Reputation: 14632
I'm learning Python's regular expression, following is working as I expected:
>>> import re
>>> re.split('\s+|:', 'find a str:s2')
['find', 'a', 'str', 's2']
But when I change +
to *
, the output is weird to me:
>>> re.split('\s*|:', 'find a str:s2')
['find', 'a', 'str:s2']
How is such pattern interpreted in Python?
Upvotes: 4
Views: 127
Reputation: 1121614
The 'side effect' you are seeing is that re.split()

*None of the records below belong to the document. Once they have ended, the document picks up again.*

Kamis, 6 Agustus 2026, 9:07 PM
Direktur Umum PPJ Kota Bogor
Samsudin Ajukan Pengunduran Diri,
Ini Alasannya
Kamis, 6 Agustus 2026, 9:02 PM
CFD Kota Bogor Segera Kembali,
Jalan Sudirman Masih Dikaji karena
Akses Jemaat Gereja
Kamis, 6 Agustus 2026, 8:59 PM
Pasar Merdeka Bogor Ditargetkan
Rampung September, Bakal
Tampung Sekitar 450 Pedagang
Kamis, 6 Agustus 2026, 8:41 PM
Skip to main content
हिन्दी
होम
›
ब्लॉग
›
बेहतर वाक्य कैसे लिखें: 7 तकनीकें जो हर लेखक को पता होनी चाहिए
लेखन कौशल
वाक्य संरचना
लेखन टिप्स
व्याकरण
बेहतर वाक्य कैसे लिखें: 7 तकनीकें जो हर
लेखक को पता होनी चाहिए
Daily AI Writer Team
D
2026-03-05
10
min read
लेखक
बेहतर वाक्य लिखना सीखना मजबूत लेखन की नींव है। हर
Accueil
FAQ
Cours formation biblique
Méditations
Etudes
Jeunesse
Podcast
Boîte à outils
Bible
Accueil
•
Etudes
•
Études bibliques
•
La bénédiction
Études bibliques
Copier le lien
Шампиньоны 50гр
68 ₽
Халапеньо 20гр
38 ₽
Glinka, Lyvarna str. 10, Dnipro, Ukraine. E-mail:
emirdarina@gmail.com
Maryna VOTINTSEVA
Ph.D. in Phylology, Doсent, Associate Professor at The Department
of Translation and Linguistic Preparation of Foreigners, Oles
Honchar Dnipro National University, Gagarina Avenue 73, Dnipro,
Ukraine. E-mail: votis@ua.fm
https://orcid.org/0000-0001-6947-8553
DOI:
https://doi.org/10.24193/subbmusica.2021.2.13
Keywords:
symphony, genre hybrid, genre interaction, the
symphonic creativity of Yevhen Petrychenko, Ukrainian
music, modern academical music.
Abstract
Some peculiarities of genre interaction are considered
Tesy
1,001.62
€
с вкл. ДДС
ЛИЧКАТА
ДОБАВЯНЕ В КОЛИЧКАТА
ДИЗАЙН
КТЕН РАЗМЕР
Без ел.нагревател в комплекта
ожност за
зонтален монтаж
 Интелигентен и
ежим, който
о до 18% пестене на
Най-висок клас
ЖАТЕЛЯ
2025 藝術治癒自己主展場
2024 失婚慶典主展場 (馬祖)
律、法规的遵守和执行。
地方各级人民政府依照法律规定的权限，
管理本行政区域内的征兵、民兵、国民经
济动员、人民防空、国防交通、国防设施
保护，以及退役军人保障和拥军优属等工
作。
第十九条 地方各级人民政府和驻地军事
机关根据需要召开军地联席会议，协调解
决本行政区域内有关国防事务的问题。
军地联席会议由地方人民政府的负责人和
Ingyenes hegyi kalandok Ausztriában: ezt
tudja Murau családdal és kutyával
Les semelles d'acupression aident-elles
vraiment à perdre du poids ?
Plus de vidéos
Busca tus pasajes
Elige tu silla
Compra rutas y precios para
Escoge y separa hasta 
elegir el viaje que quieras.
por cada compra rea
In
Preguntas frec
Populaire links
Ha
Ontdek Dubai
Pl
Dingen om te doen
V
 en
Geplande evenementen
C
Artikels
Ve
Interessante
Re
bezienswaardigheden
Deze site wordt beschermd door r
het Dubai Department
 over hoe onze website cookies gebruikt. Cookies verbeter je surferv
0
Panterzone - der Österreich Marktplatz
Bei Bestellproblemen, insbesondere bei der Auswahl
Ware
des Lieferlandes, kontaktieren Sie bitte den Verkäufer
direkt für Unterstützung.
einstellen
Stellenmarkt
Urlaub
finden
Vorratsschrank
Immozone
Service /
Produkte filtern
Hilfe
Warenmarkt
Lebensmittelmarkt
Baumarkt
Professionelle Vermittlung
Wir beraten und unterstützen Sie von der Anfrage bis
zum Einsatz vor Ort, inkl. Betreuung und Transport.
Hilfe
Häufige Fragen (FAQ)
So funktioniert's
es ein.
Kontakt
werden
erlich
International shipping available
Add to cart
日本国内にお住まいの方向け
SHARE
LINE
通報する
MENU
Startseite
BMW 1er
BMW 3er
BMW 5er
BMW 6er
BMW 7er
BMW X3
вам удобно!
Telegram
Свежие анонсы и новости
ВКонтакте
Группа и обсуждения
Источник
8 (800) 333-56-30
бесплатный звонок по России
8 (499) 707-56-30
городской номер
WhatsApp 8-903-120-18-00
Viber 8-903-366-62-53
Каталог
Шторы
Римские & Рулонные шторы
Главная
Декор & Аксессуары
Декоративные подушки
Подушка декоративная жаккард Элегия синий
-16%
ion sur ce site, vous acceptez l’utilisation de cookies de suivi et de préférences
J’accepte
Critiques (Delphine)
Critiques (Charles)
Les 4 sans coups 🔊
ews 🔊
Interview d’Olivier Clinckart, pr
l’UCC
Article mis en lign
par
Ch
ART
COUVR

will only split on matches that are longer than 0 characters.
The \s*|:
pattern matches either on zero or more spaces, or on :
, whichever comes first. But zero spaces matches everywhere. In those locations where more than zero spaces matched, the split is made.
Because the \s*
pattern matches every time a character is considered for splitting, the next option :
is never considered.
Splitting on non-empty matches is called out explicitly in the re.split()
documentation:
Note that split will never split a string on an empty pattern match.
If you reverse the pattern, :
is considered, as it is the first choice:
>>> re.split(':|\s*', 'find a str:s2')
['find', 'a', 'str', 's2']
Upvotes: 9
Reputation: 710
If you meant to do "or" for your matching, then you have to do something like this:
re.split('(\s*|:)', 'find a str:s2')
In short:
"+" means "at least one character".
"*" any (or none)
Upvotes: -4